Apart from often great singing, great sets and costumes there is great acting too. A practical theatre genius as Gian Carlo Menotti (and his stage assistants too) must have done quite a lot of thinking. How to strike a balance between acting that still has meaning and is visible in the Met’s Family Circle without looking ridiculous during close-ups on small TV-screens? Menotti succeeds magnificently, helped of course by Scotto and Domingo who were always stage animals. There is nothing hammy in their acting. There are no over gross gestures which can be so easily ridiculed in cheap humour shows: remember Del Monaco in his Japanese telecasts? There are literally dozens of fine acting touches by everybody on the stage, important in those gone days without titles. TV director Kirk Browning probably has studied the production book till he could dream it as he misses nothing while at the same time he too succeeds in finding that balance between house and home audience.

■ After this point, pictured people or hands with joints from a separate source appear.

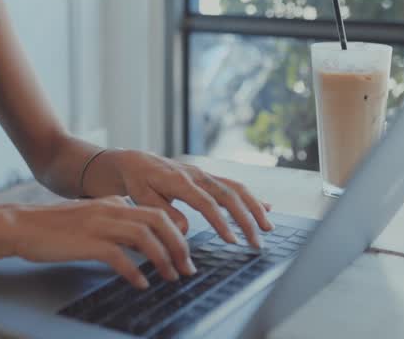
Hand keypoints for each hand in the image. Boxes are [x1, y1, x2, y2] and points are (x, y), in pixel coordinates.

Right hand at [9, 197, 195, 288]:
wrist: (22, 226)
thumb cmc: (54, 227)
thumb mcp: (91, 217)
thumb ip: (115, 223)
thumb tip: (140, 242)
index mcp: (113, 202)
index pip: (155, 213)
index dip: (176, 234)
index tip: (184, 255)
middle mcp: (111, 209)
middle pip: (158, 221)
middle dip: (179, 245)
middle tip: (187, 268)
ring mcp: (99, 224)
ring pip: (145, 237)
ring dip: (163, 259)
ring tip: (171, 277)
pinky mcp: (87, 242)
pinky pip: (119, 256)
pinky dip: (135, 271)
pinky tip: (141, 283)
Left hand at [107, 151, 274, 248]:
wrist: (135, 162)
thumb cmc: (137, 181)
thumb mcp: (142, 198)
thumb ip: (163, 212)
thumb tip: (185, 229)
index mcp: (180, 181)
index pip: (206, 203)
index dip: (220, 222)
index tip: (232, 241)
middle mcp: (197, 175)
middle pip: (229, 195)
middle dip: (246, 218)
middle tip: (257, 242)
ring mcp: (205, 175)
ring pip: (236, 189)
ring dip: (254, 208)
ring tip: (268, 227)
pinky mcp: (208, 178)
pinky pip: (233, 186)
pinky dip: (250, 198)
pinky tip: (266, 207)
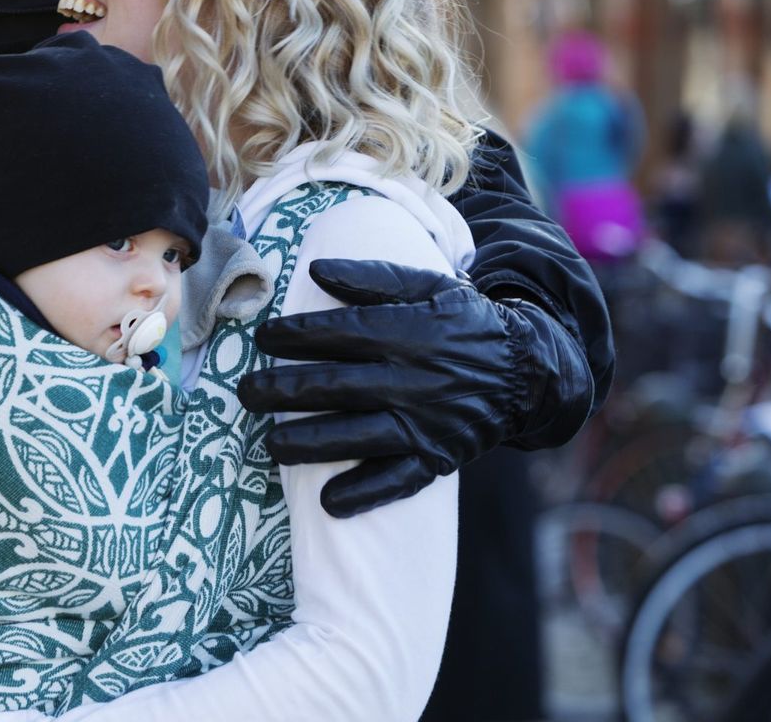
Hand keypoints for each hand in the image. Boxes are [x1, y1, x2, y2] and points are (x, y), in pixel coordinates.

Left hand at [237, 258, 589, 517]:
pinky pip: (398, 480)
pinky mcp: (437, 458)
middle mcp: (414, 380)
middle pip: (337, 386)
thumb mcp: (429, 287)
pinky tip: (328, 501)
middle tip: (243, 393)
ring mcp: (425, 423)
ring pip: (358, 436)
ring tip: (269, 446)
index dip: (296, 336)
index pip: (341, 333)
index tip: (261, 338)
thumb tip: (316, 269)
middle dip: (283, 391)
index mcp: (409, 333)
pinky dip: (364, 492)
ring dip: (309, 443)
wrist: (527, 372)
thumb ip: (373, 278)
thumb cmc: (463, 323)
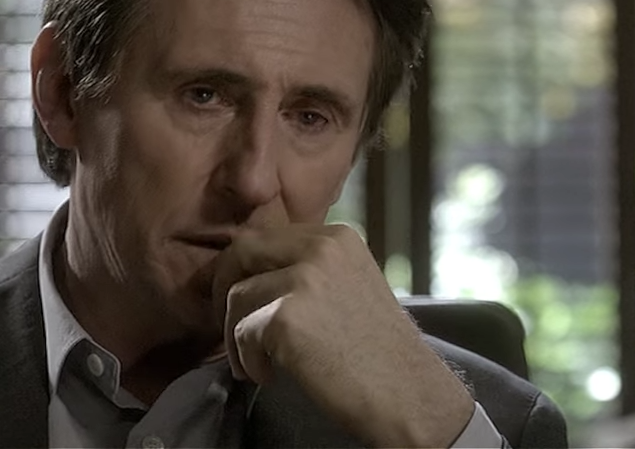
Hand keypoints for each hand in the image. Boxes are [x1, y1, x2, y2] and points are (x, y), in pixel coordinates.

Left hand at [209, 224, 474, 447]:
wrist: (409, 396)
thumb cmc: (379, 353)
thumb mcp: (350, 286)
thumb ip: (309, 271)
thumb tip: (252, 276)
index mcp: (337, 237)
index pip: (267, 237)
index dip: (245, 270)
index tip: (243, 302)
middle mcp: (321, 247)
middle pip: (243, 251)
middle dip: (225, 289)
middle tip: (233, 329)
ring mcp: (303, 279)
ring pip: (236, 296)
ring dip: (236, 337)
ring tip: (260, 365)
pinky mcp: (286, 317)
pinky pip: (241, 334)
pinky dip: (248, 361)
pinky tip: (271, 376)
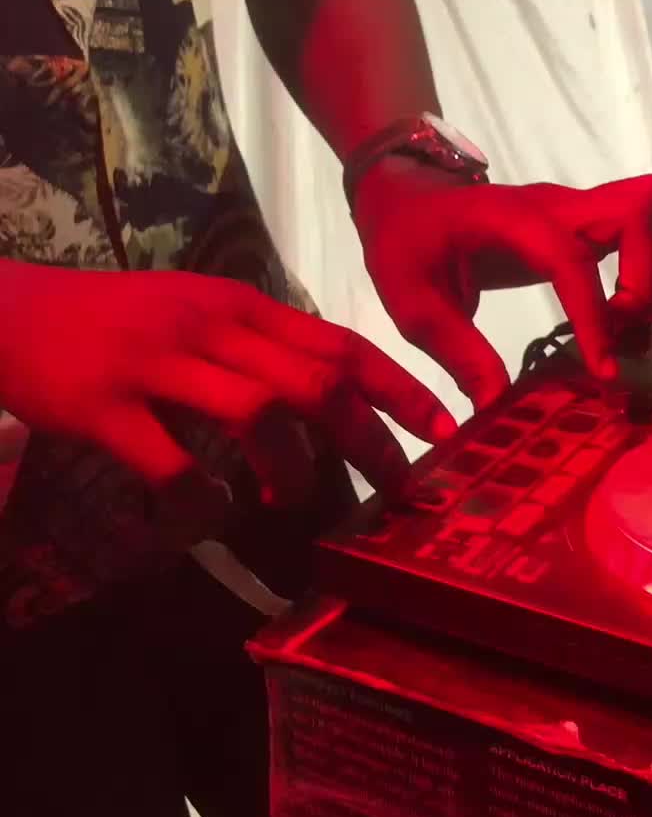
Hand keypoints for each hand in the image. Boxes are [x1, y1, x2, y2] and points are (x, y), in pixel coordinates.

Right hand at [0, 263, 455, 520]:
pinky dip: (203, 499)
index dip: (398, 388)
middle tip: (393, 486)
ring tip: (284, 501)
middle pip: (316, 381)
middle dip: (369, 440)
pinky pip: (173, 463)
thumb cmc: (111, 322)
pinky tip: (208, 511)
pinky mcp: (105, 406)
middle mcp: (206, 327)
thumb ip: (256, 348)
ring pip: (259, 414)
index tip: (443, 428)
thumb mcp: (193, 314)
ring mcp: (156, 364)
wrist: (8, 313)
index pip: (338, 342)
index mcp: (236, 306)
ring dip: (290, 470)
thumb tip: (329, 396)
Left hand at [353, 164, 651, 408]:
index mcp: (508, 221)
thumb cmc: (405, 243)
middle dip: (648, 278)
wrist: (405, 195)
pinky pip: (641, 228)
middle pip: (639, 209)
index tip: (603, 371)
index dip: (595, 314)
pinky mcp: (582, 222)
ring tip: (628, 328)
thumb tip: (499, 407)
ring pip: (651, 211)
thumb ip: (458, 353)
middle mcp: (554, 205)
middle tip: (625, 335)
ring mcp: (574, 208)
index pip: (570, 258)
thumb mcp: (412, 304)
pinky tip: (623, 315)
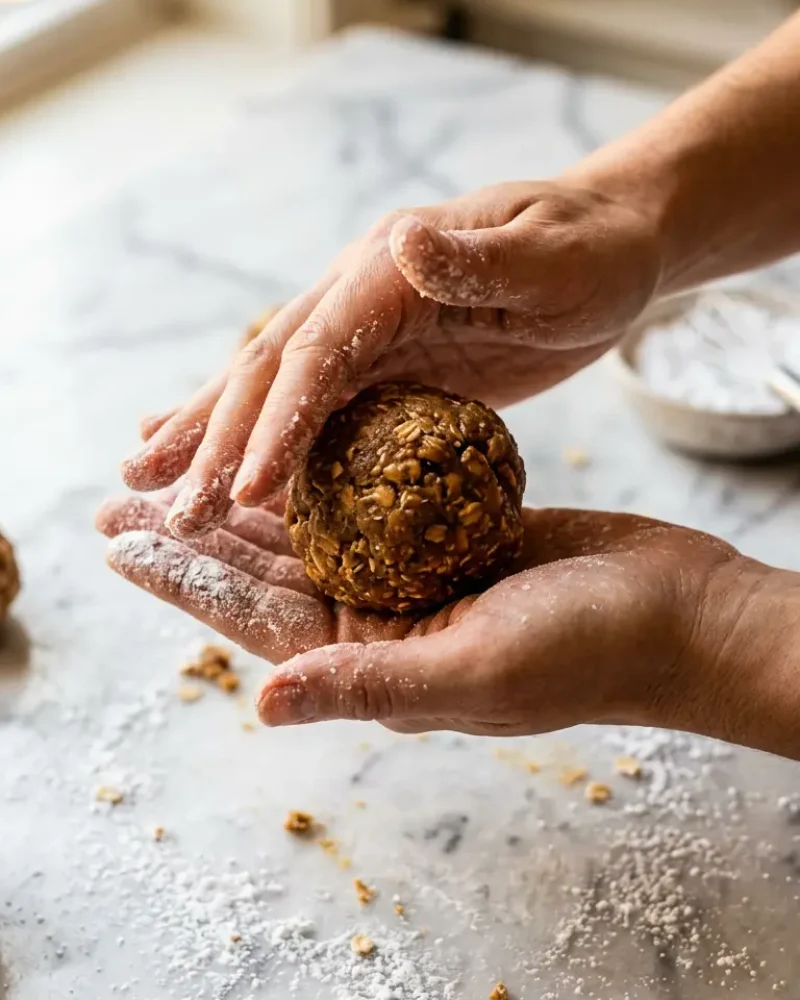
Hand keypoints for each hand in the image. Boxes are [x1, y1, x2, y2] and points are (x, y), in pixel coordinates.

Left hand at [95, 496, 742, 736]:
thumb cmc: (589, 652)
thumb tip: (257, 705)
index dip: (184, 583)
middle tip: (126, 491)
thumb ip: (368, 685)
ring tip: (191, 458)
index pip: (256, 622)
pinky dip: (331, 463)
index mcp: (375, 664)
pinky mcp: (450, 531)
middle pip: (269, 569)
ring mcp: (417, 573)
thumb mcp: (474, 673)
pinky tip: (294, 435)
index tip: (118, 543)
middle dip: (197, 531)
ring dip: (250, 494)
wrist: (676, 611)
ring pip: (313, 526)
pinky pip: (374, 493)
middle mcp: (384, 621)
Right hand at [120, 180, 661, 537]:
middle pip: (271, 372)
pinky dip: (261, 437)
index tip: (244, 488)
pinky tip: (224, 463)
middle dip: (212, 438)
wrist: (606, 243)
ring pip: (274, 390)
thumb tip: (401, 239)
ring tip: (144, 479)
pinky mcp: (384, 363)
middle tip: (150, 498)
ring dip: (210, 437)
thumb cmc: (592, 253)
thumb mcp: (553, 259)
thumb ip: (478, 260)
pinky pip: (313, 407)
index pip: (318, 353)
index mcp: (391, 271)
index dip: (276, 421)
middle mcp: (360, 296)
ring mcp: (366, 329)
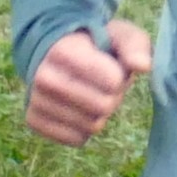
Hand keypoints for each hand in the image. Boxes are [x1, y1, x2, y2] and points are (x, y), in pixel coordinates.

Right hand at [25, 20, 151, 145]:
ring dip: (98, 114)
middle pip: (103, 106)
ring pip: (92, 126)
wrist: (55, 54)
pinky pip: (76, 139)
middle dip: (111, 97)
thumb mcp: (120, 36)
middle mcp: (43, 77)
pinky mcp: (33, 121)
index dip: (120, 77)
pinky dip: (84, 129)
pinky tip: (77, 110)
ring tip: (89, 94)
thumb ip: (135, 47)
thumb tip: (142, 66)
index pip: (112, 82)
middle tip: (103, 85)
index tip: (111, 68)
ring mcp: (35, 100)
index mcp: (63, 52)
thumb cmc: (96, 46)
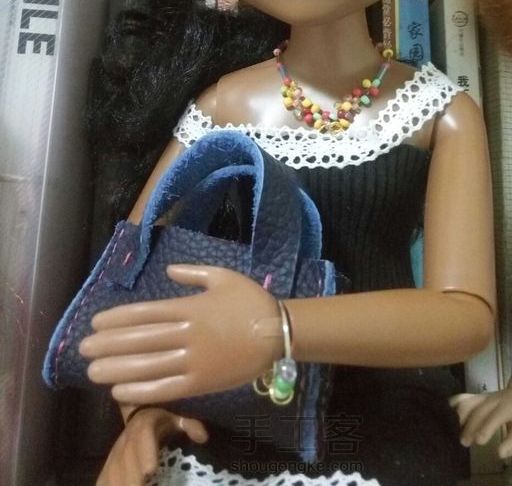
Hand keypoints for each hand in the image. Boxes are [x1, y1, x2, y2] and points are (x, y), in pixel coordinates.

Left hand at [79, 265, 281, 403]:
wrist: (278, 331)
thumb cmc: (250, 300)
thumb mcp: (223, 276)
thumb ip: (193, 273)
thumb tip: (169, 270)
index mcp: (190, 307)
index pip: (145, 313)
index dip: (118, 319)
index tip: (96, 323)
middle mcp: (187, 334)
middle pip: (141, 340)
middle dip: (109, 344)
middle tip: (84, 348)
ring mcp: (193, 360)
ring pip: (148, 365)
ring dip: (118, 368)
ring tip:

Musically the whole of it is energetically and sympathetically conducted by James Levine who welds everything and everybody in one long and continuing sweep; no mean feat for an opera where there is such a deep abyss between the first and the later acts. Those too were the days when during the lovingly sculpted intermezzo the cameras remain on conductor and orchestra without a lot of extra musical activity on the scene to draw all attention too. Probably the best sung and best acted Manon Lescaut to be found on DVD.